Is there a chance that older, rural, or less able drivers might get left behind by online-first buying experiences? How can this be prevented?
Automotive brands and dealerships know that their core buyers are middle-aged and older, and this is where they are focusing a lot of their marketing spend. While this demographic is not as likely to put on an Oculus to shop for their next car, they are certainly becoming privy to using digital tools and websites in their research. In the years to come, we expect that this age group will even be willing to see a metaverse experience that does not require an intrusive form factor or goggles (i.e., a mixed reality experience).
To be successful with metaverse deployments in the years to come, auto brands will need to create different levels of experiences with varying degrees of entry. For example, creating a website-only metaverse experience and a more complex version accessible through some form of holography. This will ensure they are able to meet the needs of every consumer – from early adopters who already own headsets to those still getting used to online shopping.
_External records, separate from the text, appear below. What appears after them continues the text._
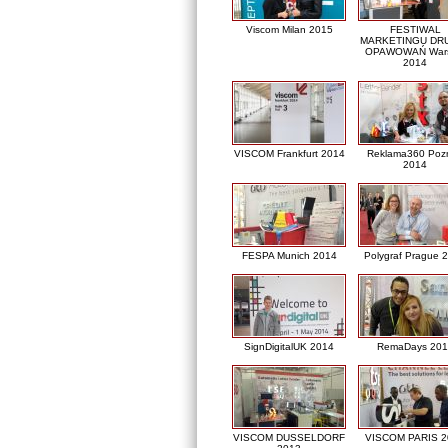
Viscom Milan 2015
FESTIWAL
MARKETINGU DRU
OPAWOWAŃ War
2014
VISCOM Frankfurt 2014
Reklama360 Poz
2014
FESPA Munich 2014
Polygraf Prague 
SignDigitalUK 2014
RemaDays 201
VISCOM DUSSELDORF
VISCOM PARIS 2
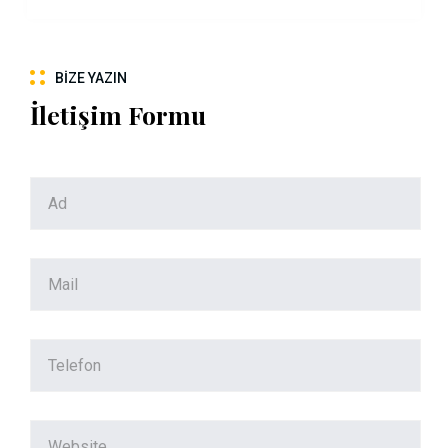
BIZE YAZIN
İletişim Formu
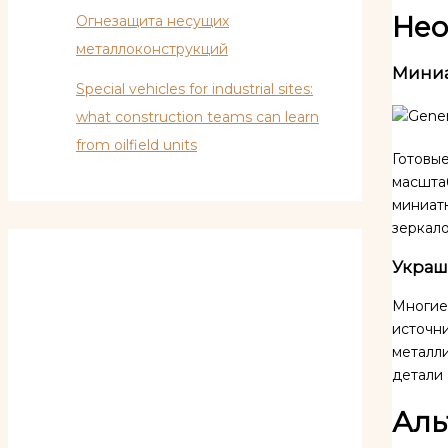
Нео
Огнезащита несущих
металлоконструкций
Миниа
Special vehicles for industrial sites:
what construction teams can learn
from oilfield units
Готовые
масшта
миниат
зеркало
Украш
Многие
источни
металли
детали 
Аль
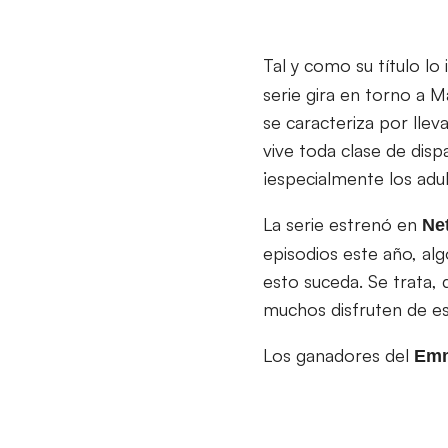
Tal y como su título lo 
serie gira en torno a 
se caracteriza por llev
vive toda clase de dis
¡especialmente los adul
La serie estrenó en
Net
episodios este año, al
esto suceda. Se trata,
muchos disfruten de e
Los ganadores del
Emm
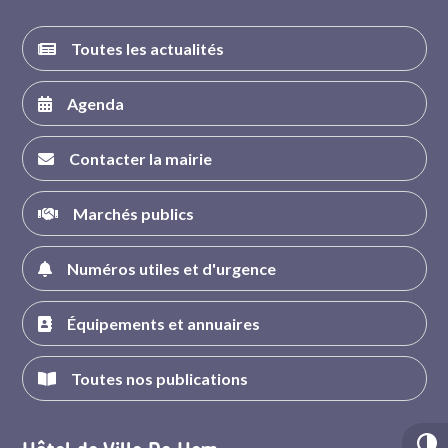
Toutes les actualités
Agenda
Contacter la mairie
Marchés publics
Numéros utiles et d'urgence
Équipements et annuaires
Toutes nos publications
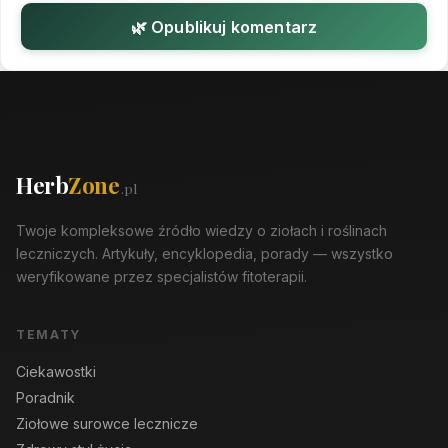
🌿 Opublikuj komentarz
Herb
Zone
.pl
Twoje kompleksowe źródło wiedzy o ziołach i roślinach
leczniczych. Artykuły, encyklopedia, porady — wszystko
weryfikowane przez specjalistów fitoterapii.
TEMATY
Ciekawostki
Poradnik
Ziołowe surowce lecznicze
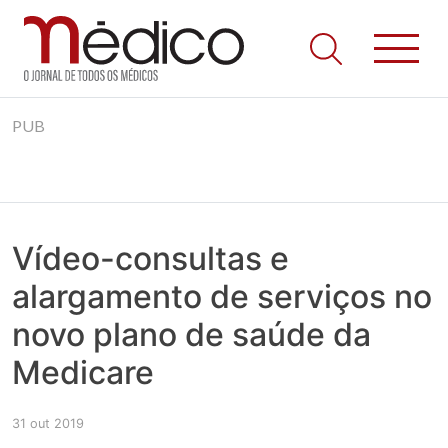
Jornal Médico
Médico – O Jornal de Todos os Médicos. Onde as notícias
Skip
realmente contam! Tudo o que se passa na Saúde!
PUB
to
content
Vídeo-consultas e
alargamento de serviços no
novo plano de saúde da
Medicare
31 out 2019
While the metaverse is a new flashy concept in the marketing world, I firmly believe that successful experiences will be grey or boring. They need to be seamlessly baked into existing workflows and channels that your customers are already comfortable using. Calling too much attention to the metaverse will make the medium seem foreign and overwhelming when it’s actually just an extension of car brands’ current digital experience. By making it as natural as possible for consumers to discover and use the metaverse, we’ll see adoption – and online sales -- steadily rise.